**Input data**:

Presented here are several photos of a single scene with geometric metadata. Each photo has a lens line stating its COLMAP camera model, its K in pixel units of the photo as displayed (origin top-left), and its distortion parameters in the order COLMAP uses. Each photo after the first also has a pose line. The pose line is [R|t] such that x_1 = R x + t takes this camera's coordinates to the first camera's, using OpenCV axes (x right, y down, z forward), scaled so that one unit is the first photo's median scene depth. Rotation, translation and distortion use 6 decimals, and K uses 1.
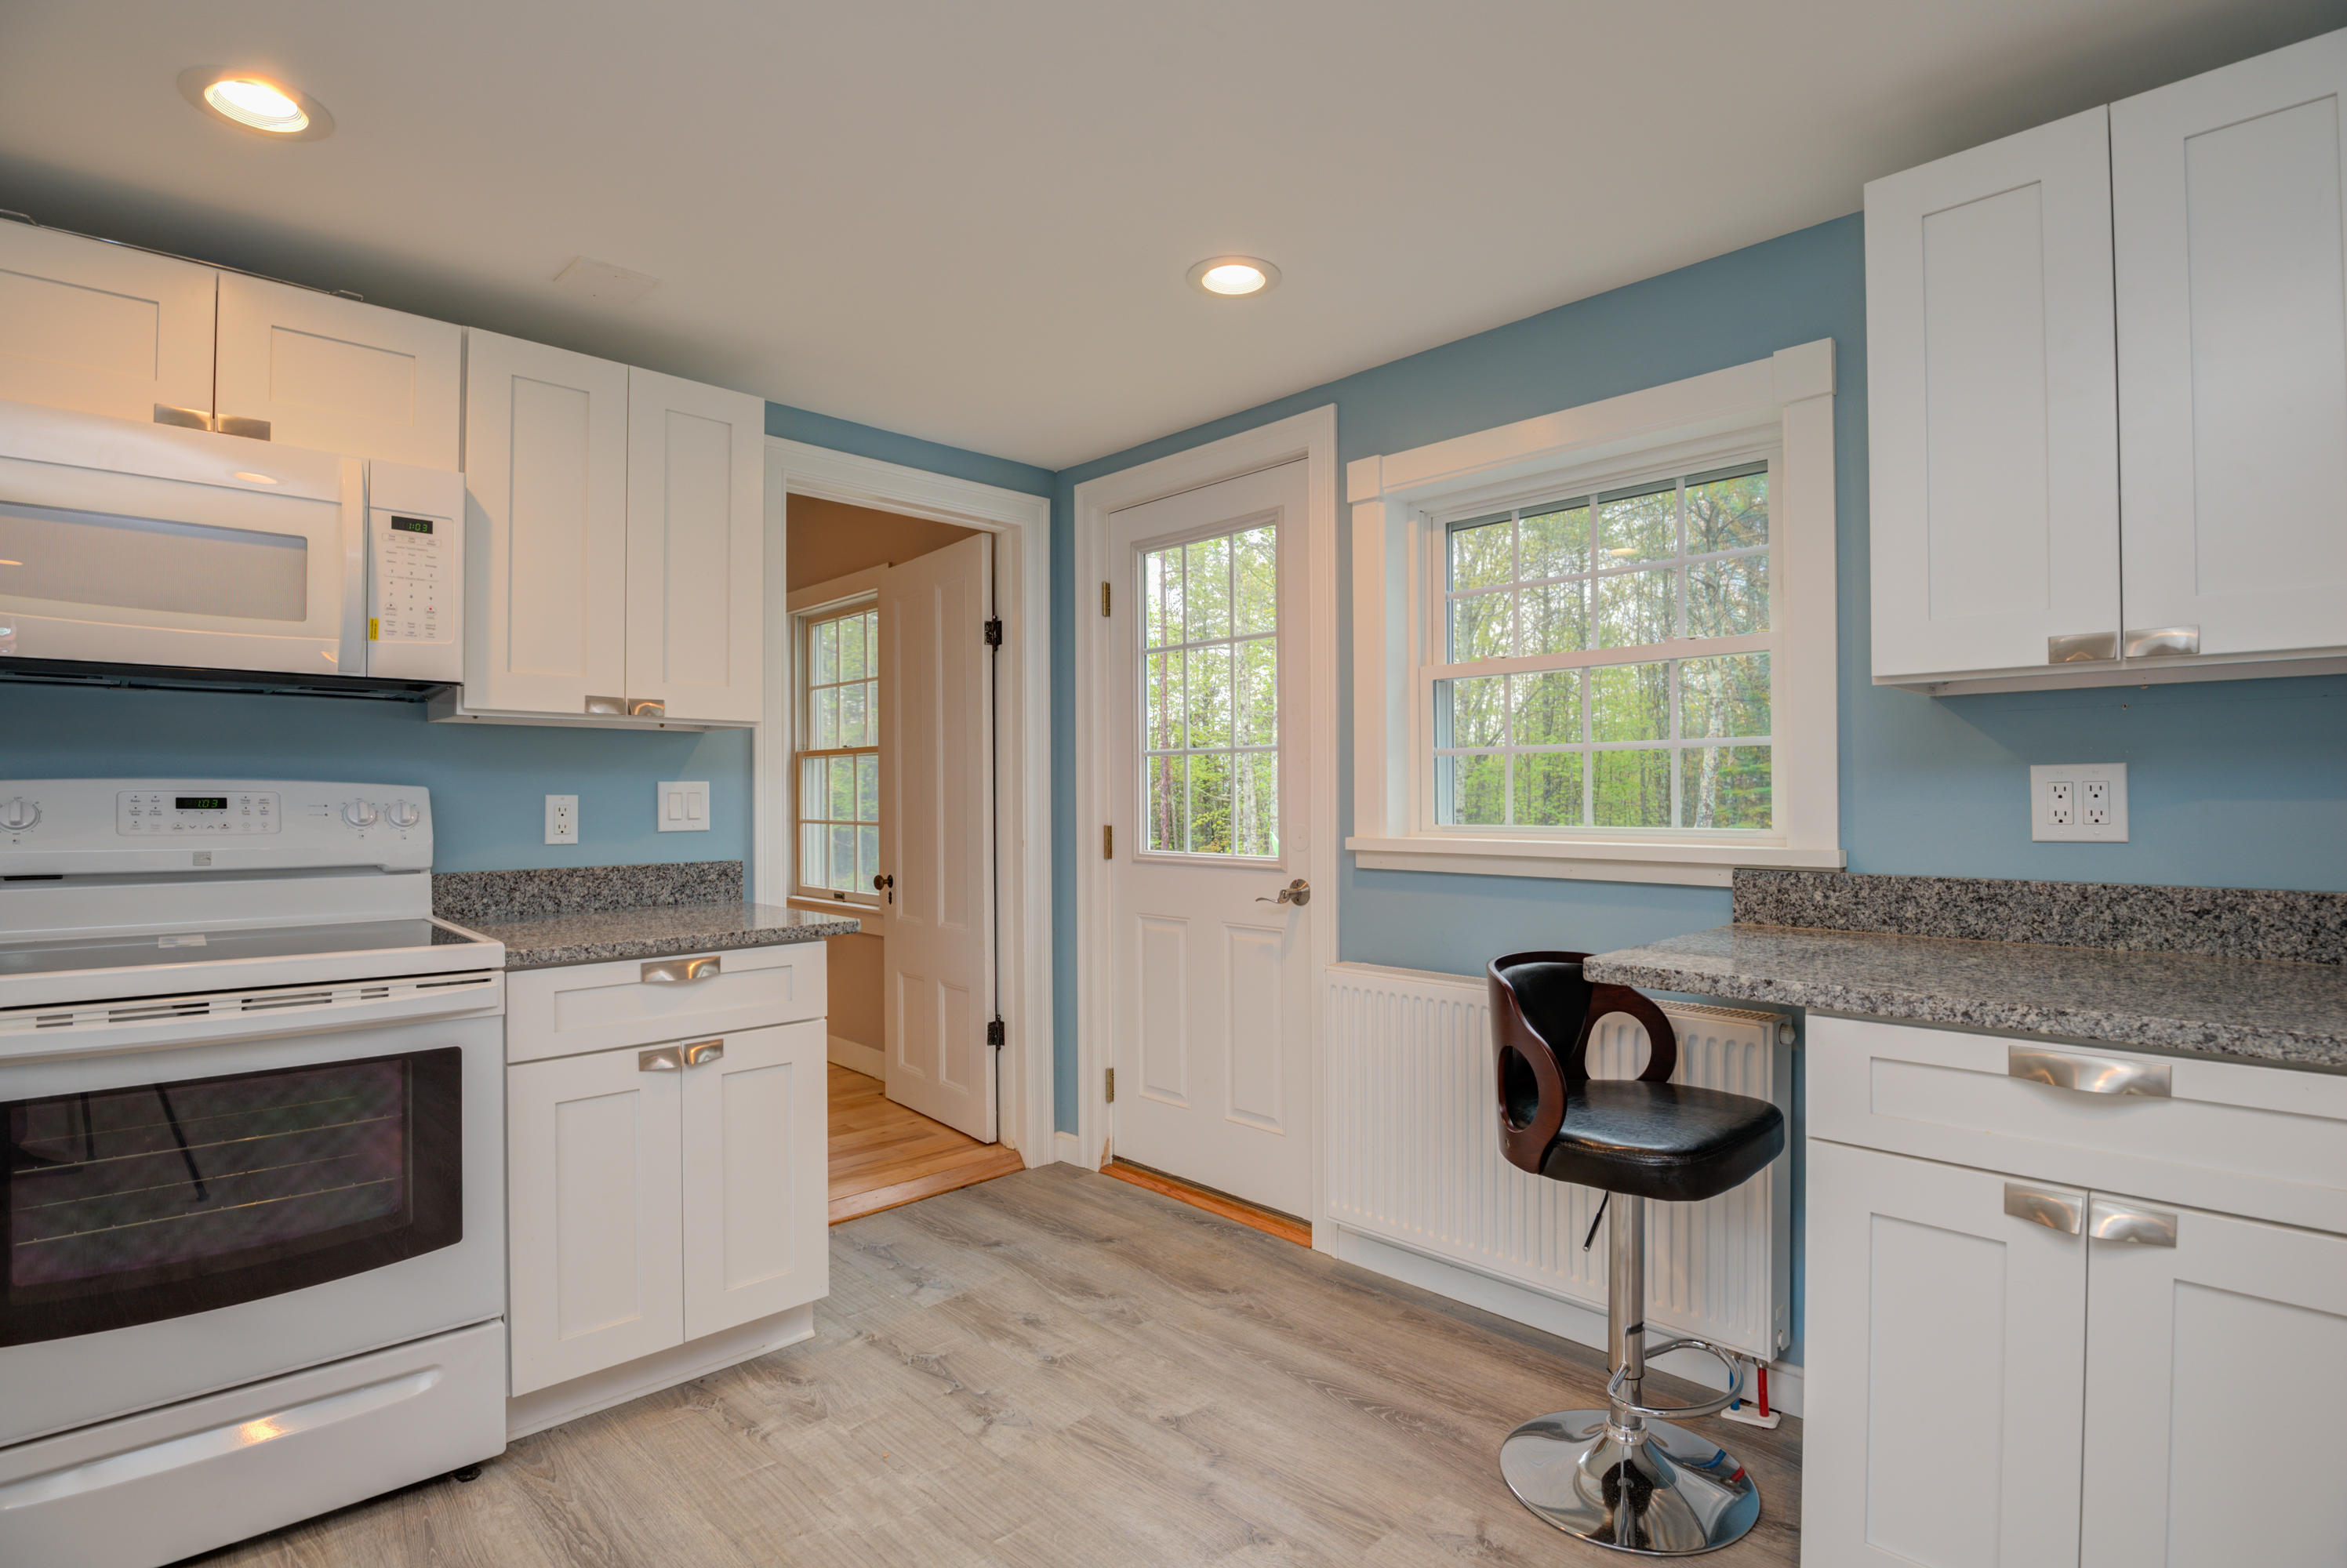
lens RADIAL K [[1130.3, 0, 1181.0], [0, 1130.3, 785.5], [0, 0, 1]] dist [-0.014174, -0.000110]
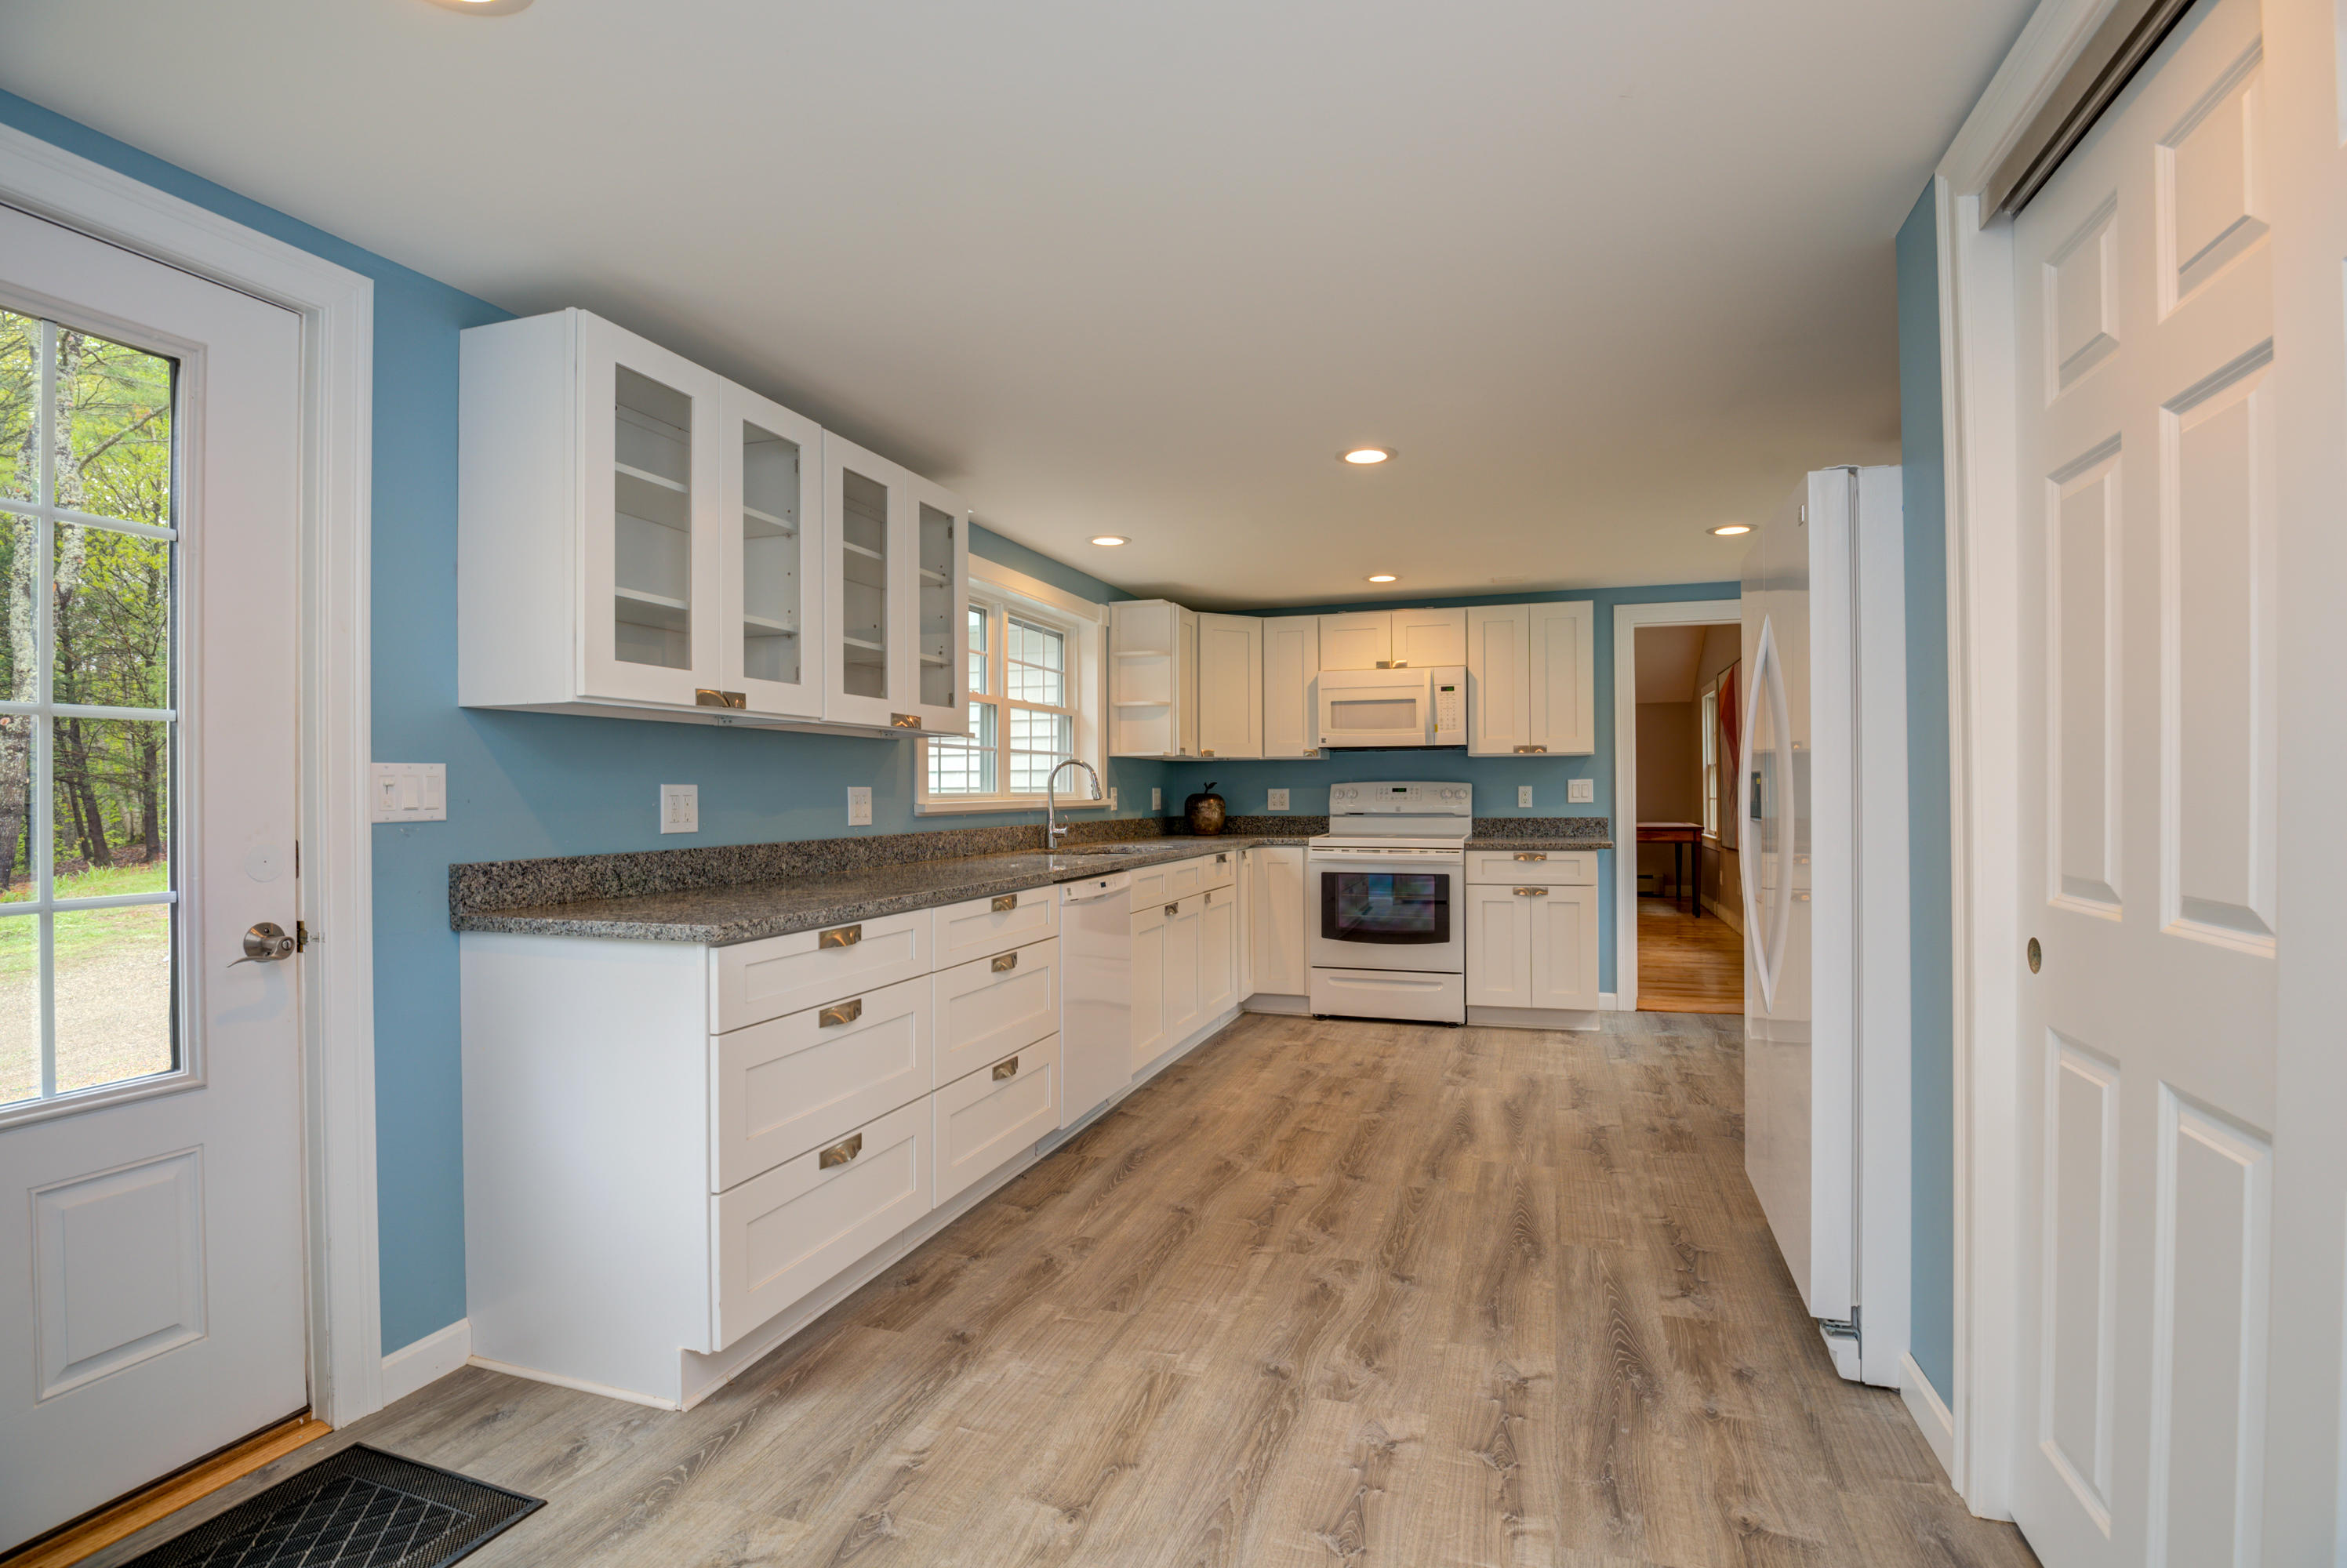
lens RADIAL K [[1130.3, 0, 1174.0], [0, 1130.3, 795.2], [0, 0, 1]] dist [-0.014174, -0.000110]
pose [[0.420412, -0.005558, -0.907316, 1.476221], [0.016059, 0.999870, 0.001316, 0.013704], [0.907191, -0.015124, 0.420447, -0.742238]]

**What the task asks**: First drop every picture, then print the data above exactly as it stands.

**Exercise response**:
Presented here are several photos of a single scene with geometric metadata. Each photo has a lens line stating its COLMAP camera model, its K in pixel units of the photo as displayed (origin top-left), and its distortion parameters in the order COLMAP uses. Each photo after the first also has a pose line. The pose line is [R|t] such that x_1 = R x + t takes this camera's coordinates to the first camera's, using OpenCV axes (x right, y down, z forward), scaled so that one unit is the first photo's median scene depth. Rotation, translation and distortion use 6 decimals, and K uses 1.
lens RADIAL K [[1130.3, 0, 1181.0], [0, 1130.3, 785.5], [0, 0, 1]] dist [-0.014174, -0.000110]
lens RADIAL K [[1130.3, 0, 1174.0], [0, 1130.3, 795.2], [0, 0, 1]] dist [-0.014174, -0.000110]
pose [[0.420412, -0.005558, -0.907316, 1.476221], [0.016059, 0.999870, 0.001316, 0.013704], [0.907191, -0.015124, 0.420447, -0.742238]]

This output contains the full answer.